DATA EXTRACT:
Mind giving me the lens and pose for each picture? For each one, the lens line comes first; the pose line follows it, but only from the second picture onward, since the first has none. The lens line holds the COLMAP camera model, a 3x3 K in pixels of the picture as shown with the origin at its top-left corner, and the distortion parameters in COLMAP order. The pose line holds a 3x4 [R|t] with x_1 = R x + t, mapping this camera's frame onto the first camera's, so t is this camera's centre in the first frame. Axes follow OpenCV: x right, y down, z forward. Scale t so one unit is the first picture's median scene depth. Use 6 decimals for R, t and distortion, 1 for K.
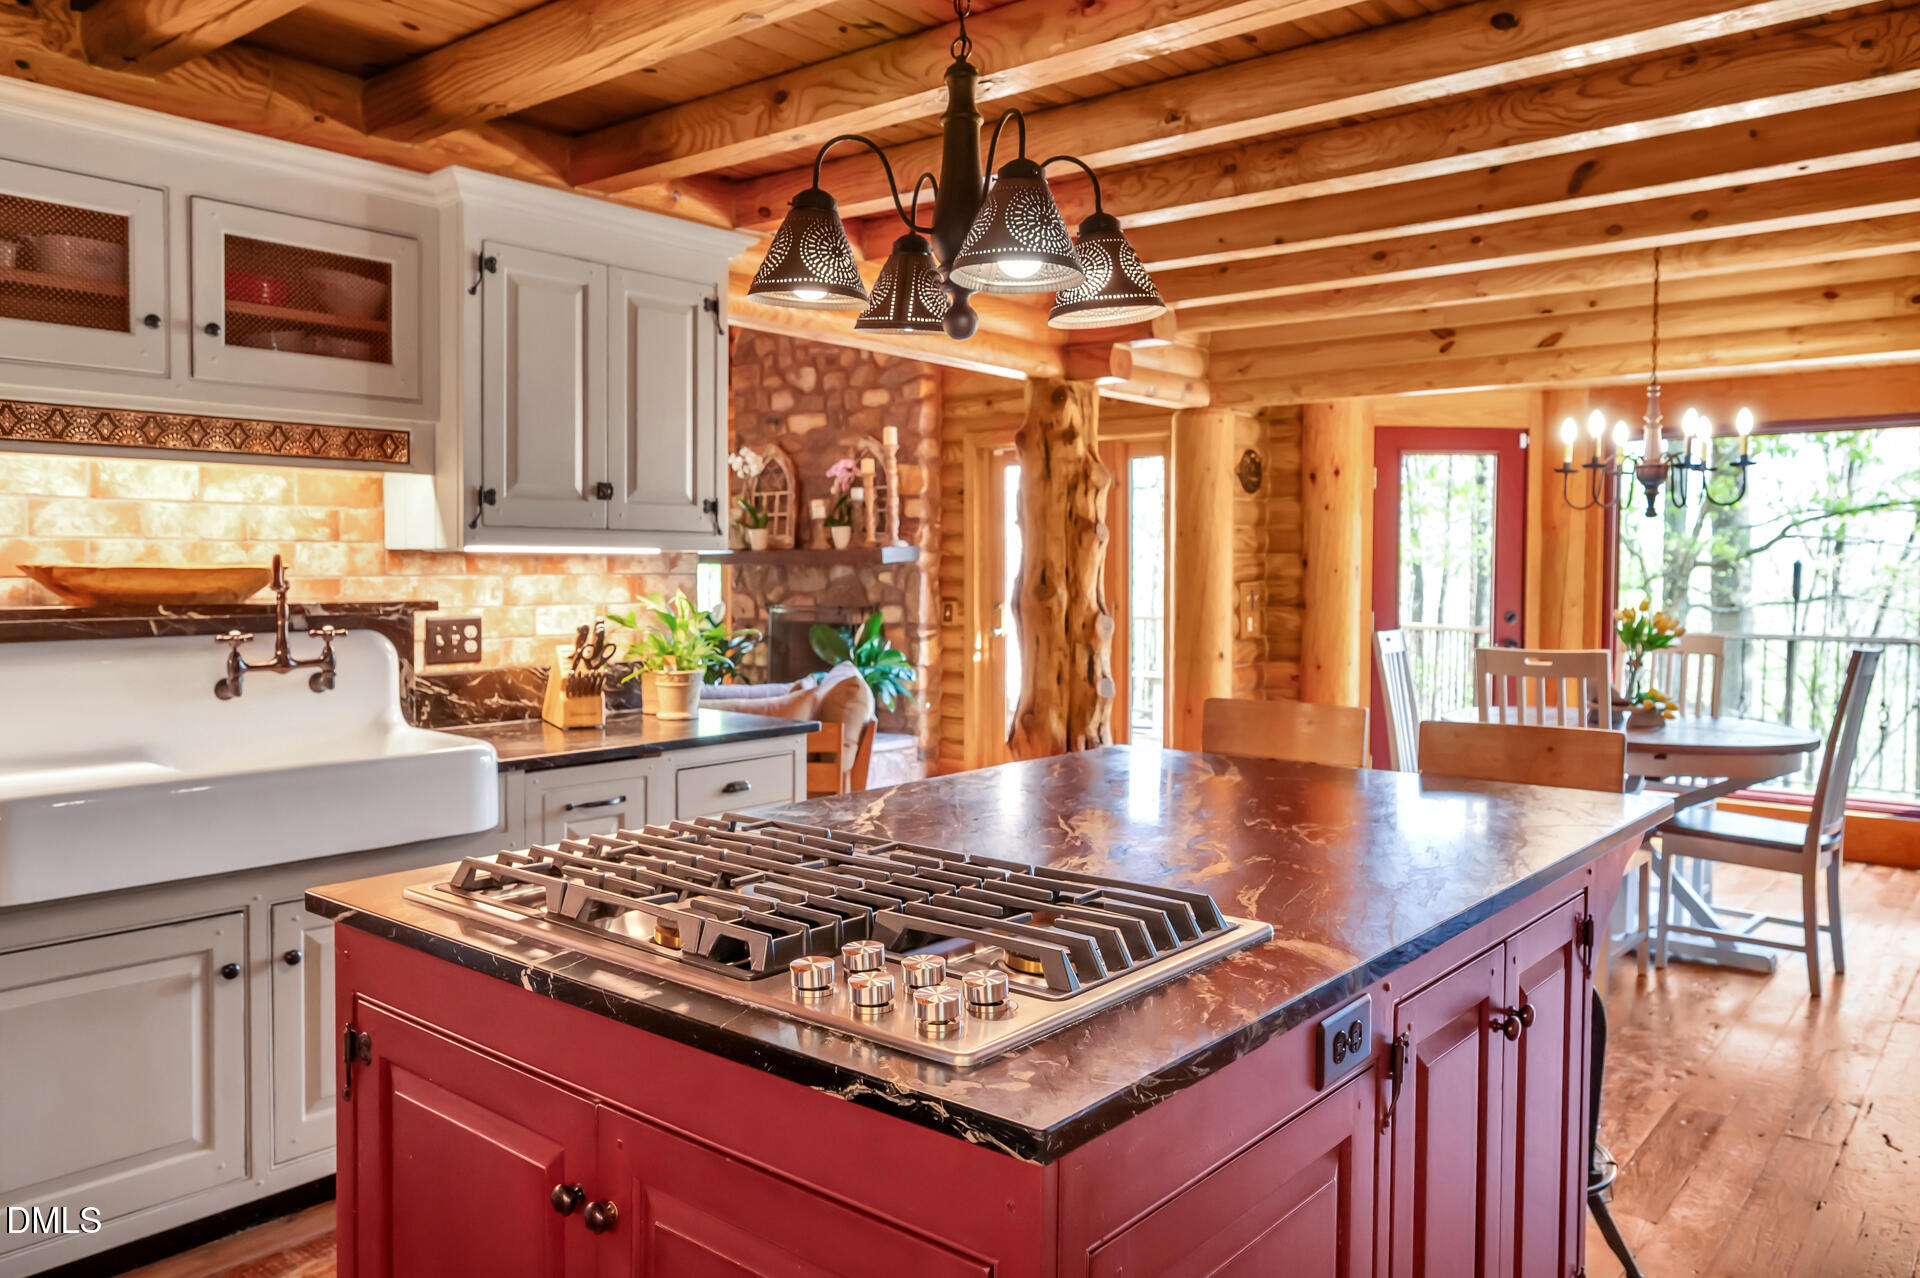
lens RADIAL K [[1399.8, 0, 958.6], [0, 1399.8, 634.4], [0, 0, 1]] dist [-0.007713, -0.002082]
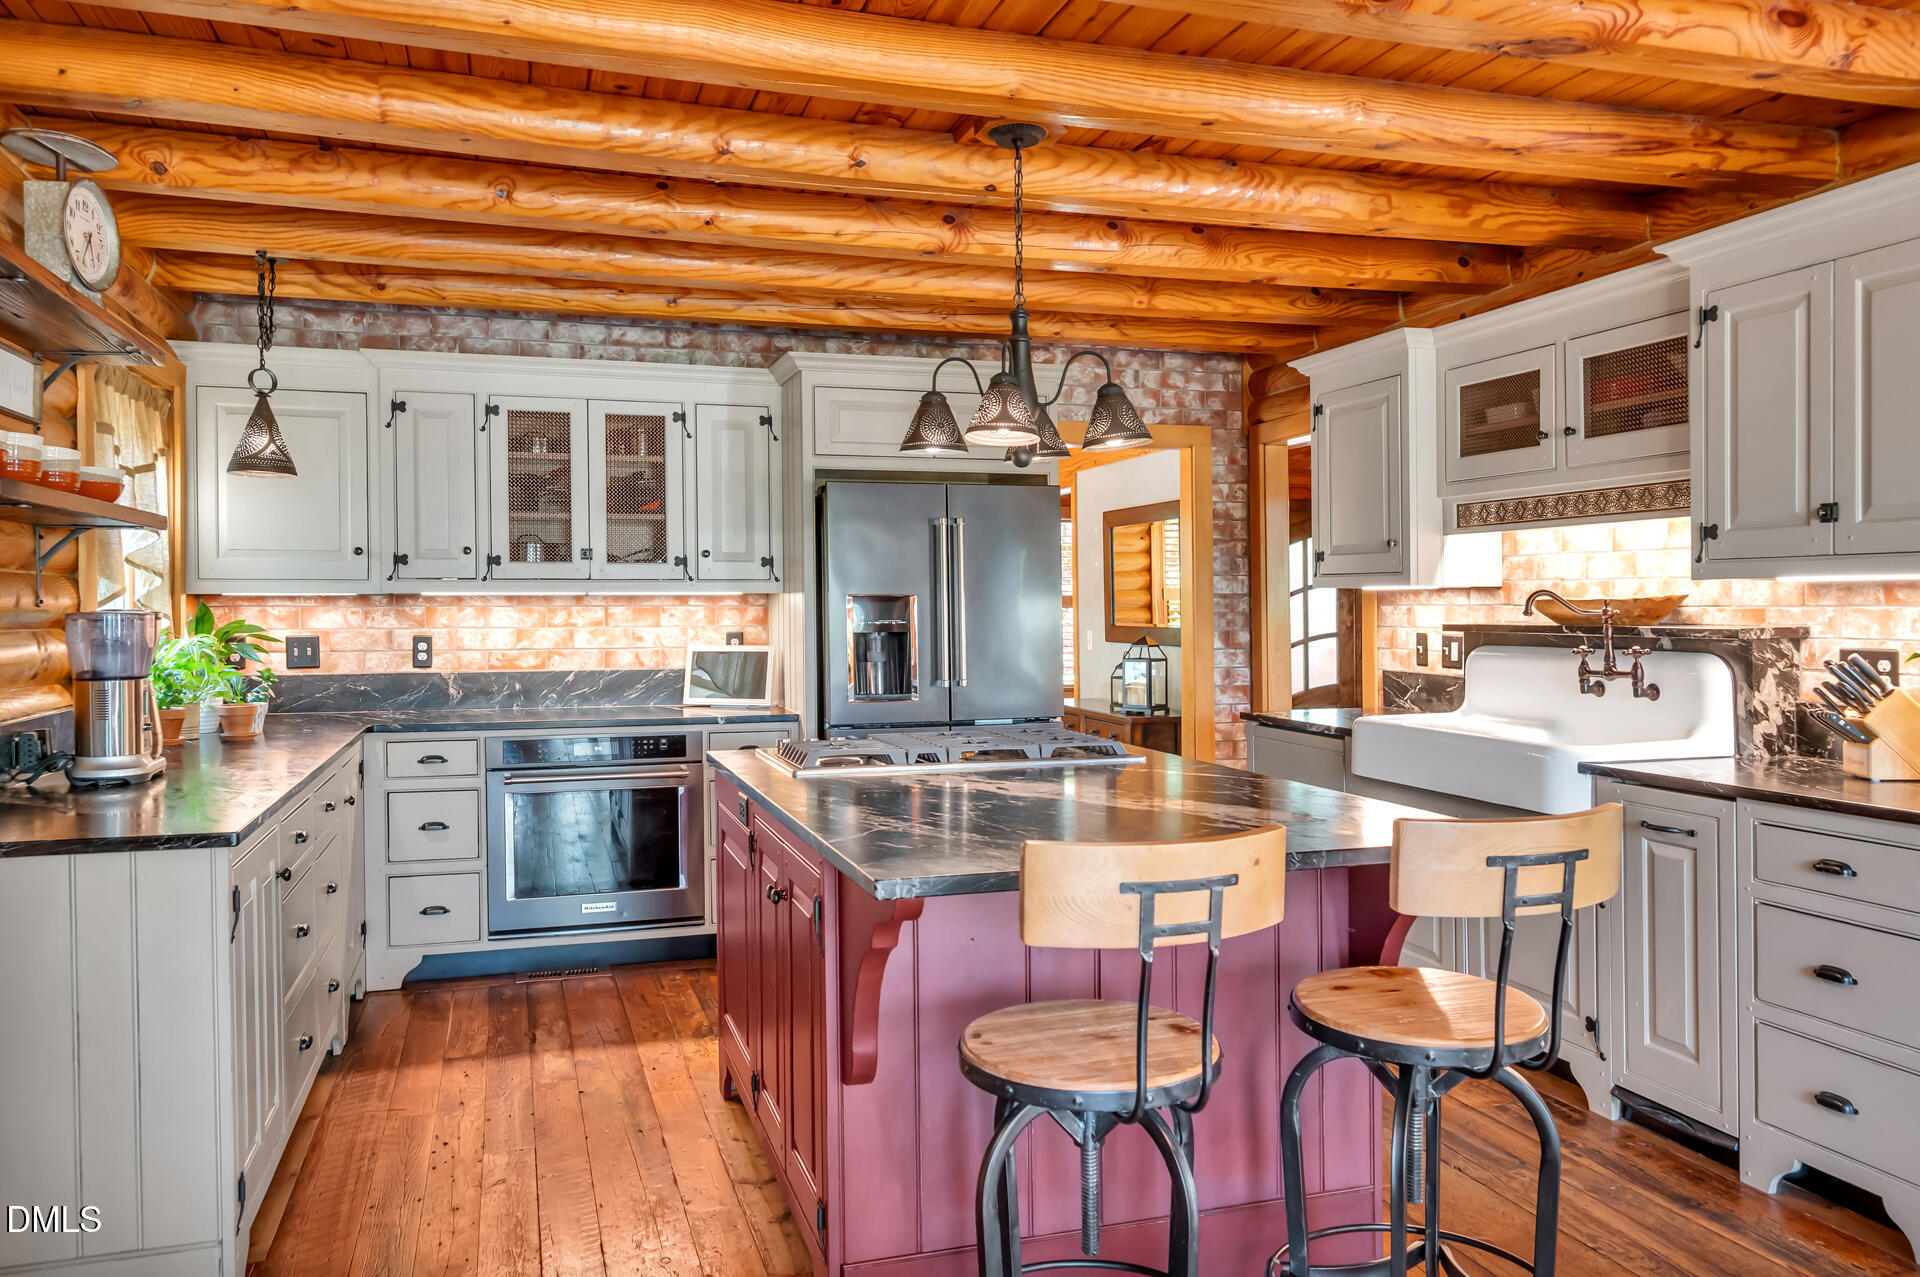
lens RADIAL K [[1399.8, 0, 959.0], [0, 1399.8, 628.4], [0, 0, 1]] dist [-0.007713, -0.002082]
pose [[-0.540158, 0.015685, -0.841418, 0.900569], [-0.035805, 0.998493, 0.041599, -0.050683], [0.840802, 0.052597, -0.538782, 1.135931]]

EXERCISE DIRECTIONS:
Could you repeat all of the data exactly, minus the pictures?

SOLVED PROBLEM:
Mind giving me the lens and pose for each picture? For each one, the lens line comes first; the pose line follows it, but only from the second picture onward, since the first has none. The lens line holds the COLMAP camera model, a 3x3 K in pixels of the picture as shown with the origin at its top-left corner, and the distortion parameters in COLMAP order. The pose line holds a 3x4 [R|t] with x_1 = R x + t, mapping this camera's frame onto the first camera's, so t is this camera's centre in the first frame. Axes follow OpenCV: x right, y down, z forward. Scale t so one unit is the first picture's median scene depth. Use 6 decimals for R, t and distortion, 1 for K.
lens RADIAL K [[1399.8, 0, 958.6], [0, 1399.8, 634.4], [0, 0, 1]] dist [-0.007713, -0.002082]
lens RADIAL K [[1399.8, 0, 959.0], [0, 1399.8, 628.4], [0, 0, 1]] dist [-0.007713, -0.002082]
pose [[-0.540158, 0.015685, -0.841418, 0.900569], [-0.035805, 0.998493, 0.041599, -0.050683], [0.840802, 0.052597, -0.538782, 1.135931]]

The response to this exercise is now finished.